* _WHAT THIS TASK INVOLVES_: Continue the piece on telling little lies from the point where it stops.

* _TEXT UNDER STUDY_:
Are there some half-truths (or straight out lies) that still linger in your guilty conscious?

Would you prefer to tell a little lie than express your truth if it meant having an awkward or uncomfortable conversation with another?

Many of us know these little fibs as ‘white lies’ but I’m unclear if this term has white supremacist undercurrents (I suspect it does) so I’m going to refer to white lies as little-lies.


Recently, there was a truth I really wanted to express to those around me.
But I was confused & unsure about how to express it.
It was such a big truth, that I needed to take care of it.

Trouble was, it wasn’t only MY truth to share. Other people were involved.
And they had their own ideas & agendas (which was their right).

This tight spot – between truth & expression OR little lies & deceit – was making me feel sick in my stomach. A feeling of tension & tightness I didn’t want or desire.


About 3 years ago I swore off telling little lies.

Prior to that point, it had felt okay in my system to whisper a few half-truths here & there. Didn’t disturb my sleep at night.

But around 3 years ago my bodies sensitivity to truths, half-truths & little lies changed. I can’t pinpoint exactly how it changed, or why, though I lovingly blame my daily embodiment practices that attune me to my body for the subtle upgrade – an upgrade of no longer allowing subtle dishonoring of my body or her truth.

Where once I was happy to avoid awkward conversations by whispering a little lite.
Where once I could avoid that uncomfortable conversation or hurting people’s feelings by telling a half-truth.
No longer could I dance with dishonesty.
My body was demanding I honor my truth and allow it to be expressed.


Now the slightest taint of deception in my expression hurts.

Lies take the clean, pure, essential brilliance you are (your truth) & contort it’s shape, form & flavour until your truth is distorted into a more socially-palatable form.


Overt lies do this to extreme degrees.
But even little lies contort & distort.

* _RECORDS_:
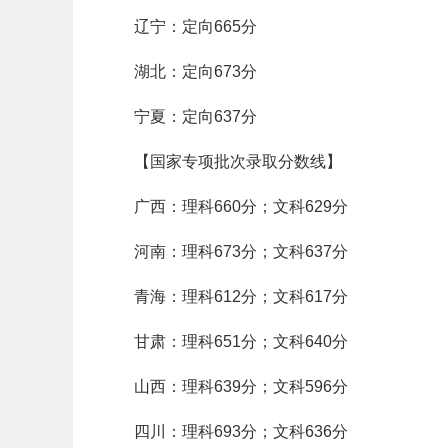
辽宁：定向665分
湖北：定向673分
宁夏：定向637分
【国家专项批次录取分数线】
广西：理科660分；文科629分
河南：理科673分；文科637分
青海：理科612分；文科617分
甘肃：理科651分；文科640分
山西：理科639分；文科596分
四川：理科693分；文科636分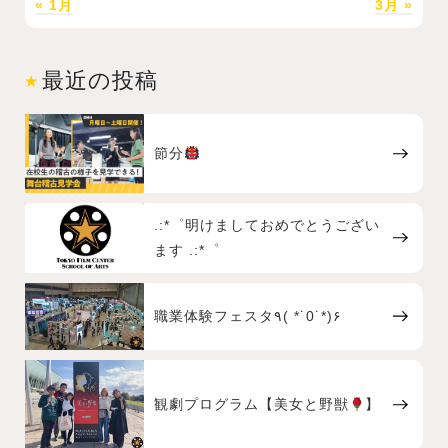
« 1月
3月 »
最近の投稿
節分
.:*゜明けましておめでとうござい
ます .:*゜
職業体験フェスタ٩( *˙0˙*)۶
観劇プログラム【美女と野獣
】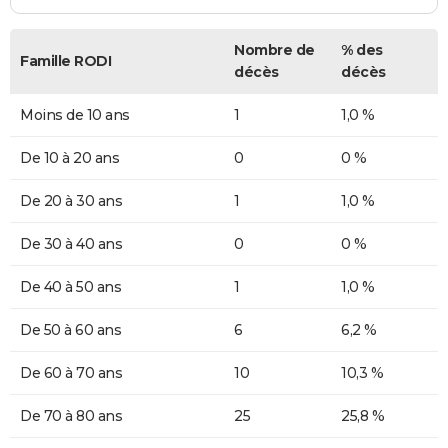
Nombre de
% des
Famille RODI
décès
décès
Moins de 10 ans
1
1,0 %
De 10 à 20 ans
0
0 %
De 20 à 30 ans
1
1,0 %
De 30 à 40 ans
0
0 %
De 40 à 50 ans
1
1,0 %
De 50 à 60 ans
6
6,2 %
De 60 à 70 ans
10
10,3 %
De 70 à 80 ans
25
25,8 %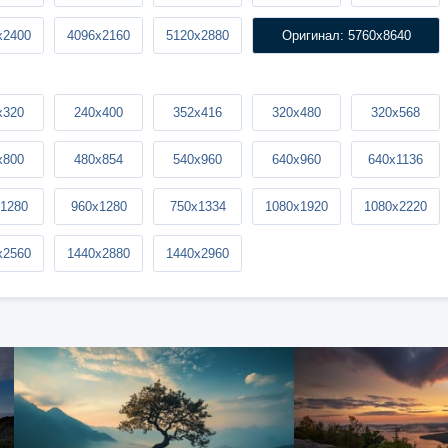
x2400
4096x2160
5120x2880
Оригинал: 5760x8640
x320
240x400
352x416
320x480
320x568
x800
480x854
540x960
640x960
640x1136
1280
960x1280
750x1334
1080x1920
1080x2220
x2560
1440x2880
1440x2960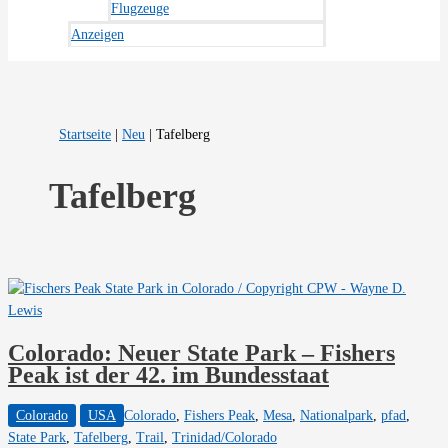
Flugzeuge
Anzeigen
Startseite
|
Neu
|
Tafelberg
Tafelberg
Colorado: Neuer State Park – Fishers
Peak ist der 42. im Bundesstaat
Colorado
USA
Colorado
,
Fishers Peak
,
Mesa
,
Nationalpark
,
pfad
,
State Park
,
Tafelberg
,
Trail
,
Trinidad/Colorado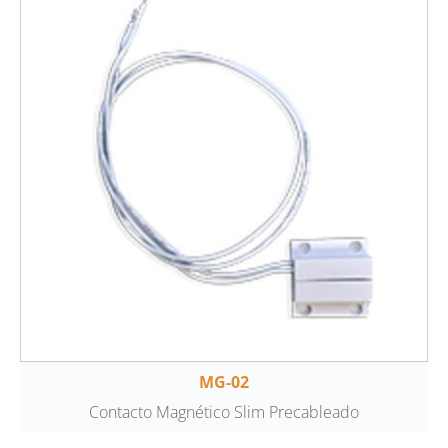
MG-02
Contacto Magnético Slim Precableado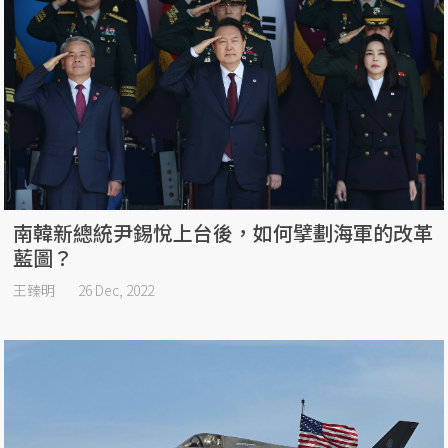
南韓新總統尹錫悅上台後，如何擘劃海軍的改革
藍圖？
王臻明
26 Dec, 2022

* _RESULT FOR THIS EXERCISE_:
A lie of any shape or form is a dishonoring of self.
It’s a denial of your truth.


Many people can easily lie because they are disembodied.
Disconnected from the currents of deep feeling & sensation in the body. Numb to the pain that dishonoring of lies cause.

It’s easy to live this way.
Tuned out to the uncomfortable.
Easily lying, because you’ve turned the volume down on the pain it causes your essential self.


When we distort our essential truth to avoid awkward conversations with others…
When we lie to avoid hurting people’s feelings…
When we tell little lies to make yourself seem more beautiful, or successful, or worthy…

We condition our system to tolerate untruths.


The easier it becomes to lie & deceive others,
The easier it is to lie & deceive yourself.


Your truths become so distorted, contorted & unclear that you can no longer discern it.
And that is the greatest loss of all.


Fact is TRUTH is sexy.
It hurts, it’s real, it’s vulnerable & challenging.
Truth is intimacy.

If you want to be able to tell radical truth to yourself.
Start my telling it to others (with a dose of compassion of course).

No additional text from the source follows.